Les pompiers de Kemerovo ont enlevé de la sable d'un arbre

L'autre jour à Kemerovo, sur le territoire du Collège polytechnique, s'est déroulé un événement extraordinaire.

Les pompiers ont retiré de l’arbre pas un chat, comme c’est habituellement le cas, mais le véritable habitant de la taïga sauvage - une zibeline capable de grimper à un arbre, mais n’osant pas descendre, comme un chat ordinaire. Pour sauver le prédateur, une brigade de pompiers a été appelée.

À Kemerovo, la zibeline a été retirée du bouleau.

Selon les récits de professeurs d'université, l'animal s'est assis sur un arbre le matin. Selon les habitants, la zibeline est probablement domestique et s'est échappée d'une cage. En tout cas, une zibeline aurait longtemps disparu toute seule.

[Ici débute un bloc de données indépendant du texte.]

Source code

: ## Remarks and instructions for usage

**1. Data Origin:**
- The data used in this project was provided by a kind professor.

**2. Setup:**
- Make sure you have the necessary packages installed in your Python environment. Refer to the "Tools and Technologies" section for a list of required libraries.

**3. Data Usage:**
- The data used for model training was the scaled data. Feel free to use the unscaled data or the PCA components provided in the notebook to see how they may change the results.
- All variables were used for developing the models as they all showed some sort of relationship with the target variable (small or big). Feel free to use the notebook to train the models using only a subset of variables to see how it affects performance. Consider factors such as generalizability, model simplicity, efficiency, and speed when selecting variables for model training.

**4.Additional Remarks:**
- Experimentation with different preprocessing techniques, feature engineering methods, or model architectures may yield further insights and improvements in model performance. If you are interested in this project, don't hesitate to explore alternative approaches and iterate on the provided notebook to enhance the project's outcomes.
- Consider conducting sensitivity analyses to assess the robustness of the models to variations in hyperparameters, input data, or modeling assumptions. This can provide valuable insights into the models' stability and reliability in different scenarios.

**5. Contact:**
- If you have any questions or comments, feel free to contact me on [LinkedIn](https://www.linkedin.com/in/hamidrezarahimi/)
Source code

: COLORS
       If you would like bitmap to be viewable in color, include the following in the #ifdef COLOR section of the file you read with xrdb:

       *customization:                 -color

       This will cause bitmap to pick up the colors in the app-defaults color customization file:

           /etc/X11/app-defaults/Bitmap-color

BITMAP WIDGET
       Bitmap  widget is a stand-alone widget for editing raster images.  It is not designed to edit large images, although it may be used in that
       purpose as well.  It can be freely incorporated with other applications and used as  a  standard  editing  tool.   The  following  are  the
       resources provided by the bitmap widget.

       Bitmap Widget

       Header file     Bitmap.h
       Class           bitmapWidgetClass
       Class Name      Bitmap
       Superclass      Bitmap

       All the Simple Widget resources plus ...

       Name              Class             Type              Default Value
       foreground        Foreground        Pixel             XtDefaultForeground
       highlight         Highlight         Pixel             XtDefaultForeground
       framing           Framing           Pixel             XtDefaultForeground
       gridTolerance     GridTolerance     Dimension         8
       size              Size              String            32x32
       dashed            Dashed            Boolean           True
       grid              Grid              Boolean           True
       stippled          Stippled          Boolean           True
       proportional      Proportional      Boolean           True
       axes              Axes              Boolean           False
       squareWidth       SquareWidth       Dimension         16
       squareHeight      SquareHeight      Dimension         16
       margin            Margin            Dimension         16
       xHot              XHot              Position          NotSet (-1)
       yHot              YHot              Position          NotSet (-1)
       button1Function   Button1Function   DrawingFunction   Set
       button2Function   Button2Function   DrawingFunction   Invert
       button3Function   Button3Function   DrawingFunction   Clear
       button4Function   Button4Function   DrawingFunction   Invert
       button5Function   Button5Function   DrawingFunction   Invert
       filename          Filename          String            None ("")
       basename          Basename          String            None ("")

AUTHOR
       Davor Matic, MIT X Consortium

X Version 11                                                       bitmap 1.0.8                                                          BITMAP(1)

À l'état sauvage, la longueur du corps de ces animaux est comprise entre 50 et 56 centimètres. La couleur de la couche peut varier dans une très large gamme, et les différentes options portent des noms distincts. Les sables font partie des habitants les plus célèbres de la taïga sibérienne. Ce prédateur, par sa taille généralement petite, se distingue par une grande force et une dextérité étonnante. Il préfère vivre sur la terre en se déplaçant par bonds de 30 à 70 centimètres de long. Sable a un excellent développement de l'odorat et de l'ouïe, mais pas une très bonne vue. La voix de la zibeline ressemble à celle d'un chat qui gronde. La structure spécifique des pattes lui permet de se déplacer facilement le long de la couche de neige meuble, la plus active, le soir et le matin.

Les habitats préférés sont parmi les placers de pierre dans les fourrés de nains, dans la partie supérieure des rivières de montagne et des forêts de pins. Dans les cimes des arbres, sable, si ça se lève, c'est très rare.

On peut supposer que la faim a été poussée dans un arbre prédateur sibérien, ou plutôt qu'il s'y est rendu à la recherche d'une proie. Après tout, la base de l'alimentation de la zibeline est constituée par des rongeurs ressemblant à des souris, plus faciles à trouver sur le sol que sur un arbre. Certes, les oiseaux viendront également comme aliment secondaire de la zibeline, mais les tétras et tétras agissent généralement comme des proies à plumes, mais où pouvez-vous les trouver sur un arbre de la ville?

Dès que l'école technique a appelé pour demander de l'aide, les pompiers ont immédiatement répondu à une demande aussi inhabituelle. Cela ne veut pas dire que leurs premières tentatives ont été très efficaces: au début, les secouristes ont généralement commencé à secouer l’arbre, dans l’espoir de le faire trembler au sol.

Mais l’habile habitant de la taïga n’était pas bâtard et s’accrochait fermement à l’arbre.

À la fin, les pompiers ont facilité la descente au sol en sciant simplement la branche sur laquelle il était assis et en la pliant, après quoi l'animal a immédiatement disparu de la vue.

Selon le chef de cette brigade de pompiers, lui et son équipe sont confrontés à une telle tâche pour la première fois, car les branches de l'arbre étaient trop maigres pour pouvoir s'appuyer sur l'escalier de secours. En ce qui concerne les appels que les pompiers ont envoyés à l'animal pour descendre au sol, la zibeline les ignora obstinément.

On espère que la bête en détresse pourrait encore accéder à des habitats plus hospitaliers.